* _提示文_
- - - - -
仕事内容もキャリア設計も
男女問わず活躍できる環境
就職活動を始めた当初は、企業で臨床研究などの仕事に就くことを考えていました。「男女差のない職場環境なので、長く勤めるのなら良いのでは」と、公務員の道もあると教えてくれたのは研究室の恩師です。恩師が女性だからこその助言ですが、行政機関は薬だけでなく食品や環境など学校で学んだ知識を活かせるステージが多いことも、恩師が公務員を勧めてくださった理由だと思います。
入庁後、女性職員の増加とともに、産休や育休、時短勤務を利用して復帰後もかわらず活躍している職員が増え、働きやすい環境とやりがいのある職場であることを実感しています。また薬務課はほとんどが薬剤師で、意思の疎通も図りやすいですね。
医薬品事業者や府民を
専門知識でサポート
薬務課で、私が最初に配属されたのは麻薬毒劇物グループです。化学品メーカーなどの取り扱う薬品が毒物劇物に該当するかの判断や、登録のための審査、施設での立入調査などを担当しました。大学で勉強した有機化学の知識が役立ちましたが、一方でベースとなる毒物及び劇物取締法についての知識不足を痛感。その勉強に役立ったのが、先輩に手渡された法律の本。「まずは逐条解説を読んで、どこに何が書いてあるか把握しておくといい」など、具体的なアバイスもいただけありがたかったですね。
その後、四條畷保健所で薬事関連業務全般に関わったのち、医薬品生産グループや医療機器グループを経験。新しい医薬品や医療機器の製造などが適正なものか審査し、必要に応じて指導を行いました。判断が難しいケースは、過去の事例を調べ、国にも照会をかけます。どのケースにおいても、重視したのは「自分が患者だったら」の視点。この薬を自分は飲みたいか、不安なら何が不安かといったことを常に意識することで、問題点が具体的に見えてくるからです。新しい薬や機器を待ち望んでいる人も大勢いますので、より安全かつ良いものを届けられるよう的確な判断と指導を心掛けました。
- - - - -
(保存データ項目)
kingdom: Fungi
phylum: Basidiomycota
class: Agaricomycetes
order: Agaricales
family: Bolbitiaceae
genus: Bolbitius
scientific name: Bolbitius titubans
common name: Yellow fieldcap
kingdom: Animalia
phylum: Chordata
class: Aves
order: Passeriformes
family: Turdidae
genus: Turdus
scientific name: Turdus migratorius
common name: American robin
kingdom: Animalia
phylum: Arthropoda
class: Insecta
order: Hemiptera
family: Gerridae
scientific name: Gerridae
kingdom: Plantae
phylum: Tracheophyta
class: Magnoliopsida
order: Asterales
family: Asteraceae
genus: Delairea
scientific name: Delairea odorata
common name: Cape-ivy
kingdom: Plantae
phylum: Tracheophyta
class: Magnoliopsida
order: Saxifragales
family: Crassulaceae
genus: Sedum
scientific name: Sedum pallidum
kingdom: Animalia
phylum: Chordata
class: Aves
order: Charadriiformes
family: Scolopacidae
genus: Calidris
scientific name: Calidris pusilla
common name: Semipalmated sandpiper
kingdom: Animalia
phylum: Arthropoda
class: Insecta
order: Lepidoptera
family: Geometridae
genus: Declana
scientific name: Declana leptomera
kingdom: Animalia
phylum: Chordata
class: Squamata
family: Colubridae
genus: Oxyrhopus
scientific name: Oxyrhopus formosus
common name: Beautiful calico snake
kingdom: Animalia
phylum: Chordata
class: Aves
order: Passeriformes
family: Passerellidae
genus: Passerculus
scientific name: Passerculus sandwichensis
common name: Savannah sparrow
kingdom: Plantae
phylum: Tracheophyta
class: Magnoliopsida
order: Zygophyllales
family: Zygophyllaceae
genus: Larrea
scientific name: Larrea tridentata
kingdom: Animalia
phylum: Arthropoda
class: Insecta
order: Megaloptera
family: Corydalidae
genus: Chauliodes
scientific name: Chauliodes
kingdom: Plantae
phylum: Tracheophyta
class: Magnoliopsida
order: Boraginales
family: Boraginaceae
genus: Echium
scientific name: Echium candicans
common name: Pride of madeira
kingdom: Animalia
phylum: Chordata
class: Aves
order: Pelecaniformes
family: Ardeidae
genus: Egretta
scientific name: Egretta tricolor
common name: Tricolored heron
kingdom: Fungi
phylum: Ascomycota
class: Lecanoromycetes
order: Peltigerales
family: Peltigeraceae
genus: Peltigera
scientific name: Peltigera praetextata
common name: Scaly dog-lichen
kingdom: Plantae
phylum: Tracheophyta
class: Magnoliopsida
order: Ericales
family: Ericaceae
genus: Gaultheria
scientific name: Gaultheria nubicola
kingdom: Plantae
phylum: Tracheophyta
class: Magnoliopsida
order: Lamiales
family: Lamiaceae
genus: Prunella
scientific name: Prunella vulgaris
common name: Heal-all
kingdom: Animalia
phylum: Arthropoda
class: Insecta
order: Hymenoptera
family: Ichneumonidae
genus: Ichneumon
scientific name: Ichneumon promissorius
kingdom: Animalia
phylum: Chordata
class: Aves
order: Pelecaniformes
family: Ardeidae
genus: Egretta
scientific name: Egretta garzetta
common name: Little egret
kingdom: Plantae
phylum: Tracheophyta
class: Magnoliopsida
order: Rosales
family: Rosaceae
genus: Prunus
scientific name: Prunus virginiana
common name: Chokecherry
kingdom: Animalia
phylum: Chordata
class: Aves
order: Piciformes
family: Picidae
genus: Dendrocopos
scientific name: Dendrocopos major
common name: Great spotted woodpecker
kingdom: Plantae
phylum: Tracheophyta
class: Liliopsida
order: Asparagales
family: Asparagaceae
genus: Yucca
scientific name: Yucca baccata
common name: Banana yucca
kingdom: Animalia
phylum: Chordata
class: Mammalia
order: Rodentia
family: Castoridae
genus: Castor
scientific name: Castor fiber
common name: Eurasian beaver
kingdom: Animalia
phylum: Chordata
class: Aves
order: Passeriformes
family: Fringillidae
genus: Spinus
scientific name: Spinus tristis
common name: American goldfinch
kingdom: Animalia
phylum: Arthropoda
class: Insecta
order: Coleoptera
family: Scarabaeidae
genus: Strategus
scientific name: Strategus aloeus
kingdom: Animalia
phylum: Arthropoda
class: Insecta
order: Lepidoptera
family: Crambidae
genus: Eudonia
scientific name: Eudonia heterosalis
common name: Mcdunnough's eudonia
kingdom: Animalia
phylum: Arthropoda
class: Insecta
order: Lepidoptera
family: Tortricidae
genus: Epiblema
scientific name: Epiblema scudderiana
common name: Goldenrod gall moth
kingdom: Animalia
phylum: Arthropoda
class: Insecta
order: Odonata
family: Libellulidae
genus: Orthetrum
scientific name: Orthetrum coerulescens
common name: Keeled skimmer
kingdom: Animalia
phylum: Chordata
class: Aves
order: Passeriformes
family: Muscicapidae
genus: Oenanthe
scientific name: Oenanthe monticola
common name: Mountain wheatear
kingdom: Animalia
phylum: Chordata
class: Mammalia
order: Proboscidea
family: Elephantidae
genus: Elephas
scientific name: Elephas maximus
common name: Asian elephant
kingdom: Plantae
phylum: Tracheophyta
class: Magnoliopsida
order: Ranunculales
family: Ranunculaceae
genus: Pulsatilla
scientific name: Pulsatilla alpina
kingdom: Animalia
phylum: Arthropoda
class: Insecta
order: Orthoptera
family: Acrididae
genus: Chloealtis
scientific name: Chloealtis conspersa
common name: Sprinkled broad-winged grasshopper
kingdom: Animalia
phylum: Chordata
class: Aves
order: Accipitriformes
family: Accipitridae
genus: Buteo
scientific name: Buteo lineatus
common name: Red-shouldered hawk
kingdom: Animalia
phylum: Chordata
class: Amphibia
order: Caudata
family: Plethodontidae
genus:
- - - - -
* _設問 1_
薬務課での仕事を語った文章において、筆者が薬務課で最初に配属されたのはどのグループですか。
* _設問 2_
薬務課での仕事を語った文章について、最後の文の後に続く内容を書いてください。
これらの記録は、別の出典から取得されたものです。

* _解答 1_
麻薬毒劇物グループです。

* _解答 2_
11年目からは独立行政法人医薬基盤研究所(現・国立研究開発法人医薬基盤・健康栄養研究所)に出向し、創薬研究の事務補助にあたりました。国から資金援助を受ける場合や企業とタイアップで研究する場合、研究者が作成した審査書類を薬剤師の目線で添削することもありました。研究者の強みや研究内容をきちんと理解した上で、いかに有益性のある研究かが伝わる文書にするか。自分が持っている知識や工夫を活かせる業務はとてもやりがいがありました。
現在は本庁に戻り、将来の医療ニーズを見据えた計画の作成、薬の副作用や医療に関する府民への問い合わせ対応、課内各グループをまたぐ薬事審議会のセッティングなど、これまでの経験を活かし、多様な業務に取り組んでいます。総括主査として、今後は後輩の育成にも力を入れたいと考えています。
世の中で起きている問題に
敏感になることが大切
行政の仕事は、薬学や法律の専門知識に加え、人との折衝能力が求められます。対象となるのは企業や団体、一般府民など様々。その際、特に意識しているのは、相手の気持ちをできるだけ丁寧に汲み取ること。その上でベストな方向を探るようにしています。
公務員を希望する皆さんには、世の中で起きている問題に敏感でいてほしいですね。人の〝困った〟を解決するのが行政の仕事。日頃から問題意識を持ってニュースなどを見て視野を広げ、考えを深めておくといいでしょう。そこに薬学の知識をどう反映するかは自分次第。様々な場面で働きがいを感じられる環境だと思います。